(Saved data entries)
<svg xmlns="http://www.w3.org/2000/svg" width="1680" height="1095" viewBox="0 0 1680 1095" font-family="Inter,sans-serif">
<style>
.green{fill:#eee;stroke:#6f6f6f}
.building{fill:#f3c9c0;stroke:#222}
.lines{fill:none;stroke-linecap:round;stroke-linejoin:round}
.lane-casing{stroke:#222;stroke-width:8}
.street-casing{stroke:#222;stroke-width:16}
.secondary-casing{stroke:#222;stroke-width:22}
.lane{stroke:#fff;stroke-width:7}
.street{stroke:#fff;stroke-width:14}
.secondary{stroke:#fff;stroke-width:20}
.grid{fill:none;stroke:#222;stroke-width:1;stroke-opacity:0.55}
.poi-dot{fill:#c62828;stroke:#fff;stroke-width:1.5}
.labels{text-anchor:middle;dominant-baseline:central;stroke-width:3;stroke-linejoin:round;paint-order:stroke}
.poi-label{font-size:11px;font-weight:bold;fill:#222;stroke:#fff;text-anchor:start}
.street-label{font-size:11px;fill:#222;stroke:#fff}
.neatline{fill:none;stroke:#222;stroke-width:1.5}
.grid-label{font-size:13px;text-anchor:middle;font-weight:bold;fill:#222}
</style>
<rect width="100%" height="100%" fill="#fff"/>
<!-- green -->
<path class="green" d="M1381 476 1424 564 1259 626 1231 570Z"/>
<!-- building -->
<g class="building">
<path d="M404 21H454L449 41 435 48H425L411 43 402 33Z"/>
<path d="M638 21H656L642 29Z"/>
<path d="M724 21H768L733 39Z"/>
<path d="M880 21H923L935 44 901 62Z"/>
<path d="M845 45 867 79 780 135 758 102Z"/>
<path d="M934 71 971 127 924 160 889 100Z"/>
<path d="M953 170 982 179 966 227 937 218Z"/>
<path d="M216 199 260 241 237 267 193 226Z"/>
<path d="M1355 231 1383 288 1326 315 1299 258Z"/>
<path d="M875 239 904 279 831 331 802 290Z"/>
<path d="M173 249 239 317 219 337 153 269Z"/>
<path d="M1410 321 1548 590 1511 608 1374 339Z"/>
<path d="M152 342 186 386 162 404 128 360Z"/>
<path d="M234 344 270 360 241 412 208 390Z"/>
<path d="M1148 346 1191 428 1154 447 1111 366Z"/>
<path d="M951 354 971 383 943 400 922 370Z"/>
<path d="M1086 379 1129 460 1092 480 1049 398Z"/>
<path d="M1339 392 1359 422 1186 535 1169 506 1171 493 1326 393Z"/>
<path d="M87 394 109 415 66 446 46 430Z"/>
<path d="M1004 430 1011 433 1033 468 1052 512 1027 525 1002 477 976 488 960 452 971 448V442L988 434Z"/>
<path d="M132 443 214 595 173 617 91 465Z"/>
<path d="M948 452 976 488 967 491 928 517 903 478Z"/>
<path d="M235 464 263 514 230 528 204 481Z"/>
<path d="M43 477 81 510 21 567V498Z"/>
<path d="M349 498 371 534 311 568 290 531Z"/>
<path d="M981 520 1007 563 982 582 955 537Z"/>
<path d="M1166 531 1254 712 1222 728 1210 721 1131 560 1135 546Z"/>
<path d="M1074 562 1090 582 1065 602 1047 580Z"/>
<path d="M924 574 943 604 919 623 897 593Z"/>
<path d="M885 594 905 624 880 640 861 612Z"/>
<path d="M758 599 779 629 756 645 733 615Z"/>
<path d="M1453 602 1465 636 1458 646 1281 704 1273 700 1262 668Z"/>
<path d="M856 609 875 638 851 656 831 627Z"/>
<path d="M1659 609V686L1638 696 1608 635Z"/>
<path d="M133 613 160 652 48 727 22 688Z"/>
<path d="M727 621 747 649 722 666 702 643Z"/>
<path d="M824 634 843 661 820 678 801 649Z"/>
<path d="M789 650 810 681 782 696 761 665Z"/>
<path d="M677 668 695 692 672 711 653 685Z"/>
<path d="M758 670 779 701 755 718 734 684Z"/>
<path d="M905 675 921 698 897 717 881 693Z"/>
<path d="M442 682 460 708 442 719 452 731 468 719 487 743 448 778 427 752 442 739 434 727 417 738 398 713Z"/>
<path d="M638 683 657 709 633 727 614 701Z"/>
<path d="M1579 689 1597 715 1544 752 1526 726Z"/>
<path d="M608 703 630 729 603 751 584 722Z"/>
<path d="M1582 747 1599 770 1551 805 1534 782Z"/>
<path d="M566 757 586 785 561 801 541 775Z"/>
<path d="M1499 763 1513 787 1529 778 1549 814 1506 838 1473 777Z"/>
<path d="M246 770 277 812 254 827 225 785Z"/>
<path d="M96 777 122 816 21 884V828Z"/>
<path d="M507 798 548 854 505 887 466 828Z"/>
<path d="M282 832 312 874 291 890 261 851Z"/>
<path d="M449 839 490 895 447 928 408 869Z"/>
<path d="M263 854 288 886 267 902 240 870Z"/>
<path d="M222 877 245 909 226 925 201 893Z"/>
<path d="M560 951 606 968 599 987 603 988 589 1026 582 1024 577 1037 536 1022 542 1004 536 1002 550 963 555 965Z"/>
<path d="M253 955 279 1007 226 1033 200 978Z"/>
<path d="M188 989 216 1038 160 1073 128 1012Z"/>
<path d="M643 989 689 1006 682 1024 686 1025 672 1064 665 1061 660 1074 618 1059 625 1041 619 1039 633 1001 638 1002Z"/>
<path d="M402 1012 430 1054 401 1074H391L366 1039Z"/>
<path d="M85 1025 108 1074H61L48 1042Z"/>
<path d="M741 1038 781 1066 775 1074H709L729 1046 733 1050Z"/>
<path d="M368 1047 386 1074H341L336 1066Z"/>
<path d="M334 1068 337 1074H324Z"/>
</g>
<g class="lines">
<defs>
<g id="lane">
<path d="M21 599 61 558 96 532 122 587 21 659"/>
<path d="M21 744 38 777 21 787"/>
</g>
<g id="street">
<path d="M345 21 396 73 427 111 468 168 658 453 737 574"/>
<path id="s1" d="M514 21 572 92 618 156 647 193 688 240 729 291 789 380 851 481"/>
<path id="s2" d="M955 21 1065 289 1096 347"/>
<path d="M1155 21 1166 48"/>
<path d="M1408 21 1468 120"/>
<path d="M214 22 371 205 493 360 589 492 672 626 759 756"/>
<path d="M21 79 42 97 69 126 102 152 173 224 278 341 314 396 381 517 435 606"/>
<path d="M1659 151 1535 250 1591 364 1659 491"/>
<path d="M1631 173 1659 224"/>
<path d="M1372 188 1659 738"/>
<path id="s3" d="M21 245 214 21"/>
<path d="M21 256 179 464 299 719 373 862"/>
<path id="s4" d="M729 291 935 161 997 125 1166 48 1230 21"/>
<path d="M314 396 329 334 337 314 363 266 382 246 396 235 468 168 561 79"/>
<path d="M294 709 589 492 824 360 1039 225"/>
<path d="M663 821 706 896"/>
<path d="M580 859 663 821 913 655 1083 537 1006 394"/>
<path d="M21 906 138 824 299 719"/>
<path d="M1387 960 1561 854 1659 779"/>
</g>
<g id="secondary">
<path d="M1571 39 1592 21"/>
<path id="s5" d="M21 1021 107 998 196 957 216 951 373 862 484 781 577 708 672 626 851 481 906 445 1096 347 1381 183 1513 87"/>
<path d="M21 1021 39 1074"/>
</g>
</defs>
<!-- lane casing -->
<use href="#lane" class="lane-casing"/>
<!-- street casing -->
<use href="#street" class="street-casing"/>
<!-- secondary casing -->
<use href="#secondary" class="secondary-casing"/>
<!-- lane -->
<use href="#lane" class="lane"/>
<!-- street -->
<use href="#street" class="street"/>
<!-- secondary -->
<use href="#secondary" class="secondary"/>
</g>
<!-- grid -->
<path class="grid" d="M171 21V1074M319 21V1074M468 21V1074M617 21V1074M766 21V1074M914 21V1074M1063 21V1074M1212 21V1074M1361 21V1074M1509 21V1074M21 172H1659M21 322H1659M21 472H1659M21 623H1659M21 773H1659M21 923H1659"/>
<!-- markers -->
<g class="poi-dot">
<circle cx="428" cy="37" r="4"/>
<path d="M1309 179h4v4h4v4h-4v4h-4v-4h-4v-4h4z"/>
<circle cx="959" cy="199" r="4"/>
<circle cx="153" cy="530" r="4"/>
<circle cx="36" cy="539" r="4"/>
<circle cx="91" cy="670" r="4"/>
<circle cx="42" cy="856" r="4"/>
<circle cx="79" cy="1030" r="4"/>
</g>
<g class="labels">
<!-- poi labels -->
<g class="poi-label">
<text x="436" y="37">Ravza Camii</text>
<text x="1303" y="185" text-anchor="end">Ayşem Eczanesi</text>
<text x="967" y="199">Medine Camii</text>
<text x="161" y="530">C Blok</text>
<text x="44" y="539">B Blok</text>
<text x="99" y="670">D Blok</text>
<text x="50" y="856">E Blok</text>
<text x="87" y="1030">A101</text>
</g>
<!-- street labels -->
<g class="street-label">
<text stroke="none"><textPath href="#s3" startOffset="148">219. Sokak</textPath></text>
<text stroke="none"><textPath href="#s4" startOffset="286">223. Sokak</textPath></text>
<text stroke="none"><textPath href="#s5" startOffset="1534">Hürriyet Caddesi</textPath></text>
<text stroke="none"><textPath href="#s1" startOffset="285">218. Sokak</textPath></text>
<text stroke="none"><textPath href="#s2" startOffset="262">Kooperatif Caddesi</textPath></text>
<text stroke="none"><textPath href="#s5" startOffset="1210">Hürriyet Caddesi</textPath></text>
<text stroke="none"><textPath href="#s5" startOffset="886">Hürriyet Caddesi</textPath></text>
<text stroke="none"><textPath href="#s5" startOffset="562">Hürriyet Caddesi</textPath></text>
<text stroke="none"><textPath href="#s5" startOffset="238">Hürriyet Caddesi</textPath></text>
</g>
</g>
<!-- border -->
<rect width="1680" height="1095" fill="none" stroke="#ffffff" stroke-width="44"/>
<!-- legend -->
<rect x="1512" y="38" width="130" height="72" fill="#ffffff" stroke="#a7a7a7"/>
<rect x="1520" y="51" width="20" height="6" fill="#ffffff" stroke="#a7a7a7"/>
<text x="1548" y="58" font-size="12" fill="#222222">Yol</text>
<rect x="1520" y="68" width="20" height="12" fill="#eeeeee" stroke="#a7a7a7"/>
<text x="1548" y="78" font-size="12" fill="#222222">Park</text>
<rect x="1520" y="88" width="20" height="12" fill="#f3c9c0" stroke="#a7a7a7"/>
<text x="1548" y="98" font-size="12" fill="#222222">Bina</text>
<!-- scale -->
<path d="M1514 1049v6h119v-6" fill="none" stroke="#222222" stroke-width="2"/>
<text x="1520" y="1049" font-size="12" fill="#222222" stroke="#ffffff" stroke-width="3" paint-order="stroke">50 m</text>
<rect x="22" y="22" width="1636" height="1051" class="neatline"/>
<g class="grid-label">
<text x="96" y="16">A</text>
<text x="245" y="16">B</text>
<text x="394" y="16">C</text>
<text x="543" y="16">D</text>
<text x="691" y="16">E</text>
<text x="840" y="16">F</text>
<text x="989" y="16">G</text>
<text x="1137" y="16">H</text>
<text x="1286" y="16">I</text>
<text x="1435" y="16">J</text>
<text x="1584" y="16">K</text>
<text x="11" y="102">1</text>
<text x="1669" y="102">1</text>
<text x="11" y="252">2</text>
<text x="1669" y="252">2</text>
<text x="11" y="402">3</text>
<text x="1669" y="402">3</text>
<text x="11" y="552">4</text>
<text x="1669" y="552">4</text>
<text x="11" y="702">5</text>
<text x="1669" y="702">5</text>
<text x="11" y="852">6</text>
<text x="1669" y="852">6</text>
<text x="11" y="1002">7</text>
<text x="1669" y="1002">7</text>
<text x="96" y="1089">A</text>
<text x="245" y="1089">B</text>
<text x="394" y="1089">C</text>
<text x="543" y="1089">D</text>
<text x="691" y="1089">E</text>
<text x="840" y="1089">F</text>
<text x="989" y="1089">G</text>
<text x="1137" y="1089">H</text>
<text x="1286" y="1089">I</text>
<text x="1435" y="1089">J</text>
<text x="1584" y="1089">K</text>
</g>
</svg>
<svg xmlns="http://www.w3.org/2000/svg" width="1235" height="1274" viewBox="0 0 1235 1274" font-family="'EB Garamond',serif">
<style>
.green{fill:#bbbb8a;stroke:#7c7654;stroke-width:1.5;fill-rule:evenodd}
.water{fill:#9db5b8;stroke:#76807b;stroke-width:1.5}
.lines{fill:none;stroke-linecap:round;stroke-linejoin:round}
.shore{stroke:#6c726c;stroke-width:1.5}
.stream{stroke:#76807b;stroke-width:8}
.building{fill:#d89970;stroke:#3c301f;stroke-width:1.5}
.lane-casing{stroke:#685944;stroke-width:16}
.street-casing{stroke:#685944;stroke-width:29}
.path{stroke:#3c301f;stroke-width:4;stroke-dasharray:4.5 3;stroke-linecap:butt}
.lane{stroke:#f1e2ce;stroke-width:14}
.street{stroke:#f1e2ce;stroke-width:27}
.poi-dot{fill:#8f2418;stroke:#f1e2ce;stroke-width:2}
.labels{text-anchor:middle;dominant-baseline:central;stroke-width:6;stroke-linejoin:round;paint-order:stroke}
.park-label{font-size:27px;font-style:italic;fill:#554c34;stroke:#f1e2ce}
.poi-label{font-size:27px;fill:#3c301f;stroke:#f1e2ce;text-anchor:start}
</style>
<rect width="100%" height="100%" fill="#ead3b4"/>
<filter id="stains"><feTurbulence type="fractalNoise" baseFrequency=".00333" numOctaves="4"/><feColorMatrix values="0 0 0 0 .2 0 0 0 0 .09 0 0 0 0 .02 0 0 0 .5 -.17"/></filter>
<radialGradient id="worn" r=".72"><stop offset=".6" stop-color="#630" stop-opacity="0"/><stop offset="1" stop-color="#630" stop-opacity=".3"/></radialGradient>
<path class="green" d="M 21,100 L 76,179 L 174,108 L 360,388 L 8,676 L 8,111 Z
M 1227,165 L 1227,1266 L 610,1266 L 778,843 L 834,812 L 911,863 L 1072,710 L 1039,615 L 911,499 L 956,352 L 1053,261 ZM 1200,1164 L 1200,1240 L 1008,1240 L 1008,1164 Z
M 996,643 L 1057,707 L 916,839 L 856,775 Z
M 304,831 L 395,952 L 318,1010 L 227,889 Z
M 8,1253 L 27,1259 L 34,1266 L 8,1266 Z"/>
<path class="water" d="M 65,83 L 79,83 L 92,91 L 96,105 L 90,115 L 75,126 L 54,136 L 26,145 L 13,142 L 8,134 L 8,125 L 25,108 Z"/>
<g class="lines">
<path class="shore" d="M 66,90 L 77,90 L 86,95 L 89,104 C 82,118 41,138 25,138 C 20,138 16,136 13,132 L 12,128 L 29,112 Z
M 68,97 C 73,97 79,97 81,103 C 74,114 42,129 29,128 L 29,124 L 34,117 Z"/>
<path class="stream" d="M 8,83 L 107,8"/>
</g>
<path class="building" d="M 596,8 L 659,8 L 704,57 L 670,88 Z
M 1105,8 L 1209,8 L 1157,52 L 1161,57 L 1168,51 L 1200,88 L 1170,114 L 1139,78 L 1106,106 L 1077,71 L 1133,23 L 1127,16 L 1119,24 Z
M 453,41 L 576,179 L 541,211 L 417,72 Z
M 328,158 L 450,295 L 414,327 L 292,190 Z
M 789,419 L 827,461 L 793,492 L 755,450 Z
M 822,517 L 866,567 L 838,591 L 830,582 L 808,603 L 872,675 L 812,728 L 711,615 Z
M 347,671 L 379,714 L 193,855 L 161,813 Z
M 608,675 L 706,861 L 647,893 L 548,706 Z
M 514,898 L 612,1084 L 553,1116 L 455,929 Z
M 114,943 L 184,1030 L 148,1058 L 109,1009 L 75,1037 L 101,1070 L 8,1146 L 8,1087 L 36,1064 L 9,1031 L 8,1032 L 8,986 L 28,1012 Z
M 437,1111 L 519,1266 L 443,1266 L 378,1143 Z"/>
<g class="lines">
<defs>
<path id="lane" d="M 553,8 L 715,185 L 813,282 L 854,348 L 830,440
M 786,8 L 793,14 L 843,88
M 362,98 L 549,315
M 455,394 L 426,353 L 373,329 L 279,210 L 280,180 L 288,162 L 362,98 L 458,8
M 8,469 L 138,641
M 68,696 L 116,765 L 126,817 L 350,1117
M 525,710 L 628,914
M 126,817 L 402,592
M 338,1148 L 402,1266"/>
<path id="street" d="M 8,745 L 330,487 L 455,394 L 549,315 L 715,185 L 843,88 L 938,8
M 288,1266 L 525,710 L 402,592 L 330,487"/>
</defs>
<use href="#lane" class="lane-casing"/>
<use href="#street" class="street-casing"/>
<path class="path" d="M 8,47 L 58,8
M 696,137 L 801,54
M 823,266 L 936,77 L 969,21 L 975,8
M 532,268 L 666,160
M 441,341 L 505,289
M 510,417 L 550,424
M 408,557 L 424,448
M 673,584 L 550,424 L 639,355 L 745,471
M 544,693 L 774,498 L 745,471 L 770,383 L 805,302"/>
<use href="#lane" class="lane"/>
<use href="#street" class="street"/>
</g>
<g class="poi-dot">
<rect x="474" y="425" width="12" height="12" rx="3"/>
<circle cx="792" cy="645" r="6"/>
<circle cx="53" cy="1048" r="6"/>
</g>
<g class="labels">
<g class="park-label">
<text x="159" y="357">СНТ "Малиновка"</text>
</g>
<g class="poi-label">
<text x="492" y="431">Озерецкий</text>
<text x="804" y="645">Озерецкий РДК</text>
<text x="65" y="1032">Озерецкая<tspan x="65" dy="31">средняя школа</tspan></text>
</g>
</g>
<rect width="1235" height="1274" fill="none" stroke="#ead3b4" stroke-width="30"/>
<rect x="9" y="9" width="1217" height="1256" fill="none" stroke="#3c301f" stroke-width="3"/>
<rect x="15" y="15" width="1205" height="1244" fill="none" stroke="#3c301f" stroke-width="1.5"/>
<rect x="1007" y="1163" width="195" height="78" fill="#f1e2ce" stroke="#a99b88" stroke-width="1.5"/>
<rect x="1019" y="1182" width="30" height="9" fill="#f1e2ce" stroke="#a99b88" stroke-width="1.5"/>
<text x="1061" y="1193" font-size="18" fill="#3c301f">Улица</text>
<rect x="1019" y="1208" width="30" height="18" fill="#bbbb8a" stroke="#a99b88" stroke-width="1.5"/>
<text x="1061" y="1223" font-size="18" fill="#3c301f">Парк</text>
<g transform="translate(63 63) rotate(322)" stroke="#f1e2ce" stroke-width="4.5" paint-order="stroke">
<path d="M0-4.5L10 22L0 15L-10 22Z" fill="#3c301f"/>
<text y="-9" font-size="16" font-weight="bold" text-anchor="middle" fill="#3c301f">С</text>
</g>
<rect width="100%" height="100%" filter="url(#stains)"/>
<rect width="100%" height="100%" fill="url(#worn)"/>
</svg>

Problem description:
Which lines in the data hold the string "worn"? Copy each of them.

Exercise answer:
<radialGradient id="worn" r=".72"><stop offset=".6" stop-color="#630" stop-opacity="0"/><stop offset="1" stop-color="#630" stop-opacity=".3"/></radialGradient>
<rect width="100%" height="100%" fill="url(#worn)"/>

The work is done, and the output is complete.